Primary care physicians (PCPs) and other physicians continue to migrate away from the traditional fee-for-service (FFS) reimbursement model toward value-based and risk-bearing care models that reward better outcomes and reduced healthcare costs. Value-based care (VBC) contracts are projected by McKinsey to cover nearly 65 million Americans, or 22% of insured lives, by 2025, up from 15% in 2021.
The trend toward VBC is clear. Yet transitioning from a volume-based transactional billing model to one that incorporates financial risk and rewards tied to the patient’s health outcome is not easy. Successful implementation of value-based programs requires PCPs and physician groups to deploy technologies that provide complex hierarchy support for contract modeling, onboarding, data capture, digitization, value-based payments and exchange. These technologies also must support Social Determinants of Health (SDoH), quality reporting and near real time data synchronization between different parties.
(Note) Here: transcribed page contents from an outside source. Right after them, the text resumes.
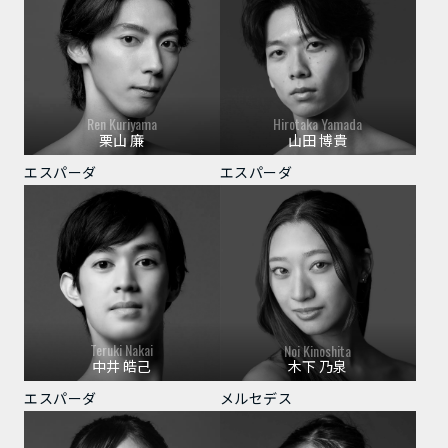
Ren Kuriyama
Hirotaka Yamada
栗山 廉
山田 博貴
エスパーダ
エスパーダ
Teruki Nakai
Noi Kinoshita
中井 皓己
木下 乃泉
エスパーダ
メルセデス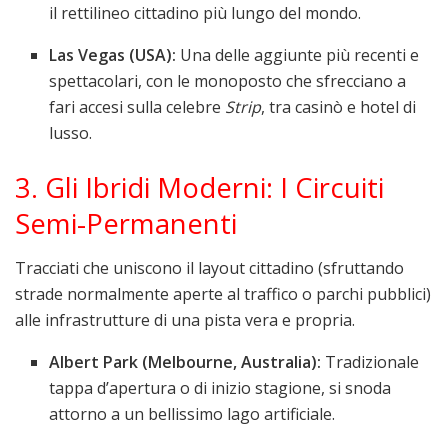
il rettilineo cittadino più lungo del mondo.
Las Vegas (USA):
Una delle aggiunte più recenti e
spettacolari, con le monoposto che sfrecciano a
fari accesi sulla celebre
Strip
, tra casinò e hotel di
lusso.
3. Gli Ibridi Moderni: I Circuiti
Semi-Permanenti
Tracciati che uniscono il layout cittadino (sfruttando
strade normalmente aperte al traffico o parchi pubblici)
alle infrastrutture di una pista vera e propria.
Albert Park (Melbourne, Australia):
Tradizionale
tappa d’apertura o di inizio stagione, si snoda
attorno a un bellissimo lago artificiale.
A VBC network consists of multiple stakeholders that may include hospitals, physician groups, payers, risk-bearing entities such as accountable care organizations (ACOs), clinically integrated networks, social service networks and community-based organizations (CBOs). Within these networks are many-to-many relationships in which an entity in one network may be engaged in several networks under various contractual engagements with other entities. An organization that offers nutrition intervention services, for example, may have contracts with healthcare providers across multiple VBC arrangements. Such a “network of networks” can work only with an infrastructure that supports the hierarchies between these entities.